Johannes Scholl (8 July 1827 – 26 February 1916) was a German-American woodcarver who rose to notoriety years after his death. He is known for only using a jackknife and paint to create his colorful and symbolic wood sculptures. He is regarded today as being one of the most influential folk artists of the 20th century.

== Biography ==

=== Birth and childhood ===
He was born Johannes Scholl on 8 July 1827, in Münsingen, Baden-Württemberg, Germany to Johann Friedrich and Maria Margaretha Bleher, the second youngest of nine children. He was baptized in Münsingen's Evangelical church the day he was born.

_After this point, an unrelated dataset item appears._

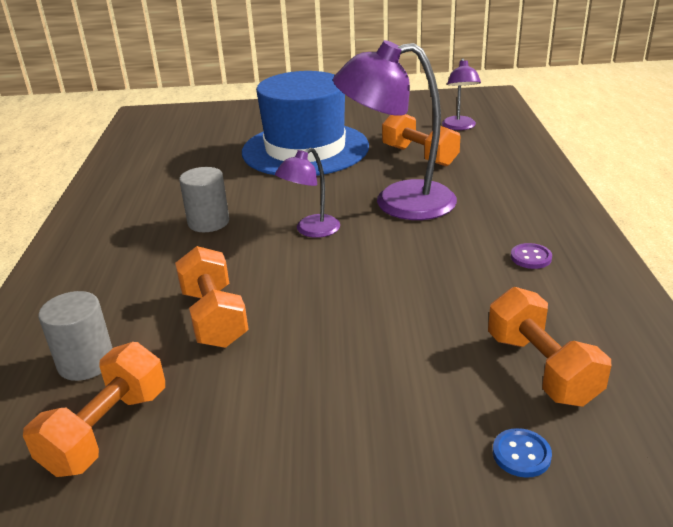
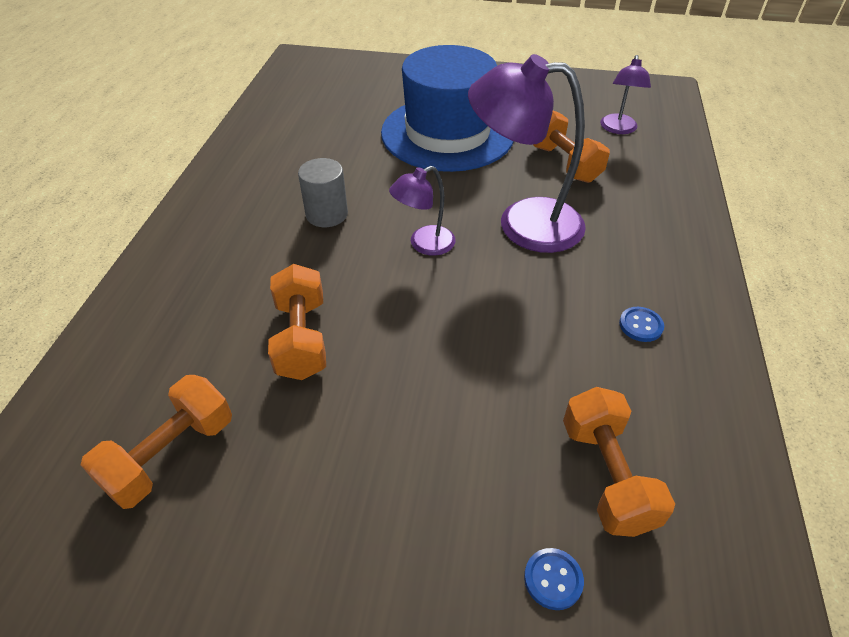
camera: 10 degrees right, 15 degrees up
(86, 362) = (171, 368): grey cylinder -> none
(531, 257) = (640, 325): purple button -> blue button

Little is known about Scholl's life before he left Germany but he likely received training in carpentry in his native country because of the experience level he had when he settled in Pennsylvania as a young man.

=== Marriage and children ===

Scholl married Augusta Kushmaul on November 28, 1853 in Germany. Scholl left his native Germany shortly after marrying Augusta and arrived in the United States that same year. Soon after immigrating, Scholl anglicized his name from Johannes to John. the couple remained married until Augusta's death. All of the Scholl's children were born in Pennsylvania:

- Emma Scholl (12 February 1855 – 13 September 1946)
- Henry Scholl (17 November 1856 – 1868)
- Rosanna “Rose” Scholl (14 July 1859 – 9 November 1942)
- Edward Carl Scholl (1862 – 1931)
- Frederick Scholl (7 February 1872 – 22 October 1929)

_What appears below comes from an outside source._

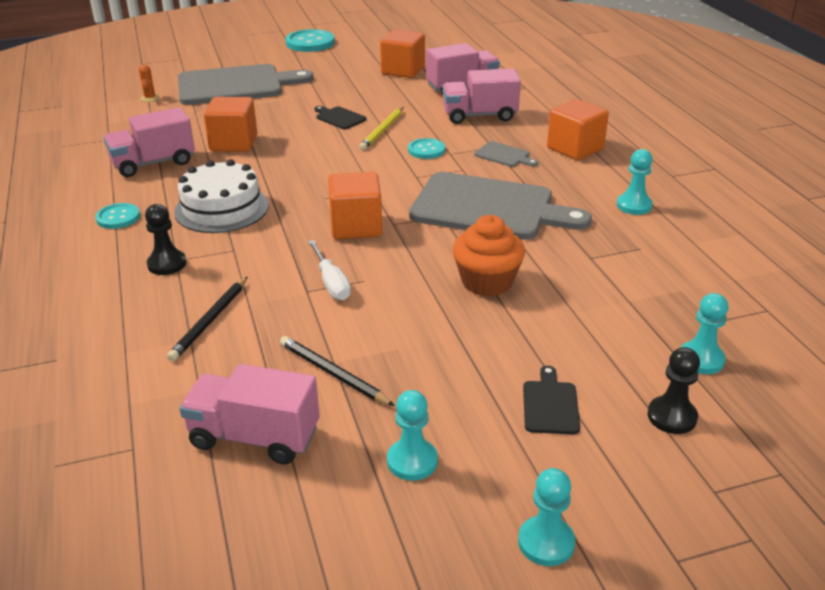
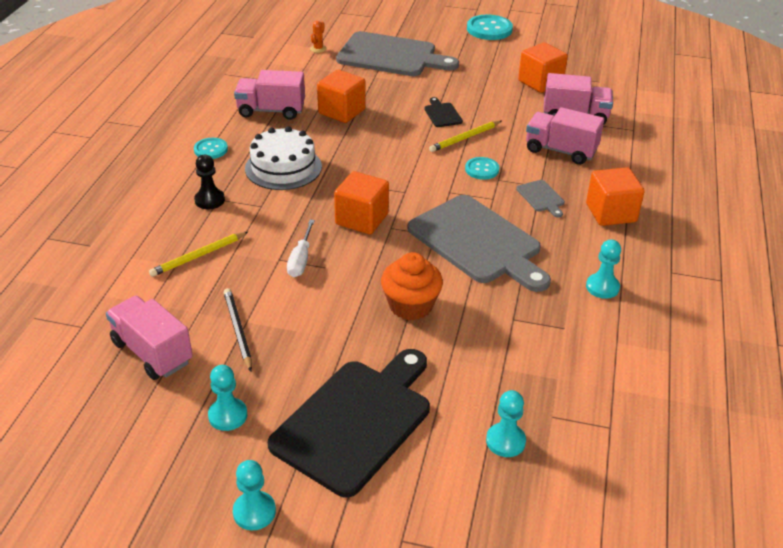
camera: 30 degrees right, 5 degrees up
(210, 321) = (199, 256): black pencil -> yellow pencil
(550, 405) = (356, 421): black cutting board -> black cutting board, size x2.46
(672, 416) = (432, 473): black pawn -> none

=== Early life in the United States ===

Scholl and his new wife arrived in a settlement called Germania. The area was mostly forests by the time Scholl had arrived. Germania also had a high concentration of German immigrants who arrived after the failed democratic revolution of 1848. The Scholls first lived in Schuylkill County, Pennsylvania in 1853 and later moved to Abbott Township, Pennsylvania, in 1870. Scholl contributed to his new community as a carpenter by building the Germania Hotel, the local brewery, and some of the first homes in the area. Scholl even built his own home and farmhouse. A devout Lutheran throughout his adulthood Scholl and his immediate family worshipped at the local St. Matthaeus Lutheran Church which he also helped build

=== Later life and death ===
Scholl only started his woodworking after retiring at the age of eighty and he enjoyed making his wood sculptures. He created forty-five known pieces, some of them were large sculptures, while others were smaller like toys, and small puzzles. His carpentry skills influenced his woodwork with Victorian architecture design features like spindles and gingerbread brackets, he also used bright colors like mustard yellow, white, soft blue, and green that were once popular exterior colors of homes in the late 1800s. Many of his works included wooden wheels of fortune that were often seen at American carnivals and events after the 1900s. Sometimes when the weather was nice Scholl would take his woodworks out of his barn and bring them outside, around 1907 he began to hold viewing tours and much of the local community enjoyed his work. Scholl died on 26 February 1916 at 6pm at his home from pneumonia which he contracted after shoveling snow. He was buried on 29 February 1916 at Germania Cemetery in Abbott Township, Pennsylvania.

== Legacy ==
One of Scholl´s sons continued to display Scholl's work for fifteen years after his death. His family later lost interest in his work and his sculptures remained forgotten in his barn until his grandchildren rediscovered his work in the 1960s. His descendants later brought his work to The Stony Point Folk Art Gallery where his work was discovered by Adele Earnest and Cordelia Hamilton who were both joint owners of the gallery. Earnest and Hamilton later exhibited his work in 1967 at The Willard Gallery. The thirty-seven pieces on display were well received and gained notoriety from art collectors across the United States. Many of Scholl´s work can be found in museums across the country like The State Museum of Pennsylvania, The Milwaukee Art Museum, and The Whitney Museum of Art. He is regarded today as one of the most influential Pennsylvanian folk artists of the 20th century.